Consider the story of Dante Cunningham. Six months ago, the Minnesota Timberwolves basketball player drove into his driveway in Minneapolis at 4 in the morning. Waiting for him were the police, who immediately put him in handcuffs. He was accused of beating the girlfriend he’d been living with for eight months, Miryah Herron.
Herron told police Cunningham kicked in the door to their bedroom, choked her and slammed her head against the wall. Cunningham says he kicked the door in more than a week before that to retrieve keys he accidentally locked in the room. He insists the only time he touched Herron was when he grabbed her wrist to get her to stop hanging on his truck as he drove away to cool off.

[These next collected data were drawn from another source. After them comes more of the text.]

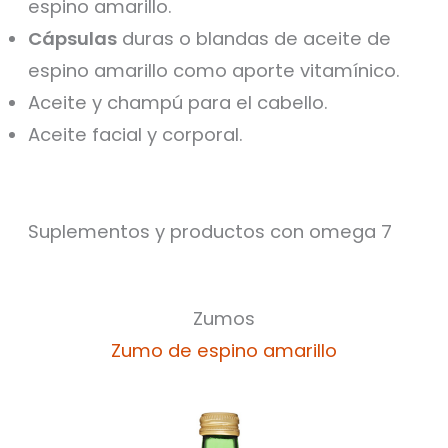
espino amarillo.
Cápsulas
duras o blandas de aceite de
espino amarillo como aporte vitamínico.
Aceite y champú para el cabello.
Aceite facial y corporal.
Suplementos y productos con omega 7
Zumos
Zumo de espino amarillo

Cunningham was arrested again three days later after Herron told police he violated a protection order by calling her from his hotel room and sending threatening messages on Skype. A police investigation found phone records from Cunningham’s hotel showed he made no outgoing calls, and surveillance cameras indicated he never left his room until police came to arrest him.
They found Herron sent the messages herself to frame Cunningham.

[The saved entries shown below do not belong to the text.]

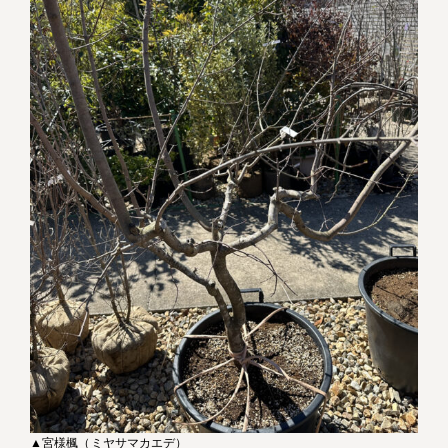
▲宮様楓（ミヤサマカエデ）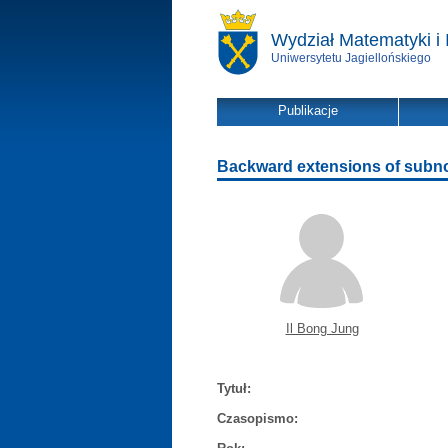
Wydział Matematyki i 
Uniwersytetu Jagiellońskiego
Publikacje
Backward extensions of subn
Il Bong Jung
Tytuł:
Czasopismo: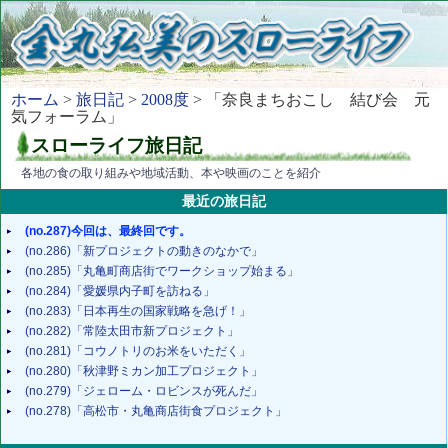
ホーム
>
旅日記
>
2008度
> 「奈良まちおこし 結び会 元
気フォーラム」
スローライフ旅日記
各地の食の取り組みや地域活動、本や映画のことを紹介
最近の旅日記
(no.287)今回は、最終回です。
(no.286)「新プロジェクトの動きのなかで」
(no.285)「丸亀町商店街でワークショップ始まる」
(no.284)「愛媛県内子町を訪ねる」
(no.283)「日本再生の国家戦略を急げ！」
(no.282)「常陸太田市新プロジェクト」
(no.281)「コウノトリのお米をいただく」
(no.280)「秋津野ミカン加工プロジェクト」
(no.279)「ジェローム・ロビンスが死んだ」
(no.278)「高松市・丸亀商店街食プロジェクト」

Now, the 27-year-old Cunningham is a former NBA player. The charges were dropped and police concluded Herron fabricated the allegations against him. But Hennepin County Attorney Mike Freeman, a liberal Democrat who twice failed to get his party’s nomination for governor, won’t charge Herron with filing a false police report. He told the AP he feared "a chilling effect" on future victims of domestic violence.
Freeman doesn’t care about the “chilling effect” on Cunningham’s reputation. "At this point it's about justice and it's about clearing my name," Cunningham told the AP. "Clearly this adds a terrible stigma to my name...Now when anyone looks up Dante Cunningham, ‘Oh, wasn't he the one that was in trouble?’ There's nothing out there saying there was a false charge."
Cunningham is no Kobe Bryant. Bryant was a superstar when he was accused of sexual assault in 2003. The matter was dropped when the accuser wouldn’t testify at trial a year later. Despite the loss of endorsements and having to admit he cheated on his wife, Bryant was never in danger of falling out of the NBA. Cunningham is a role player, someone who’s merely a roster option.
As the NBA season begins, his agent, Joel Bell, estimates he could have landed a deal paying him more than $4 million a season. He said one team recently told him they couldn't risk the P.R. nightmare that could come from signing him.
Attorney A.J. Delgado put it best at National Review: “One would think the Left, so-called champions of civil liberties, would be disturbed by the trampling — or outright non-existence — of due process in these cases. Or, from an alternative angle, one would think the Left would be concerned that the men victimized by false domestic-violence or rape charges are often black males...But the Left is not. In the rock-paper-scissors tournament of modern-day liberalism, pushing the notion of domestic violence as an epidemic trumps both civil liberties and racial-disparity concerns.”
Liberals love making movies about the blacklisting of Hollywood screenwriters in the Fifties, but they’re failing to notice today’s reality of an athlete being blacklisted for fear of a “chilling effect” on domestic-violence accusers.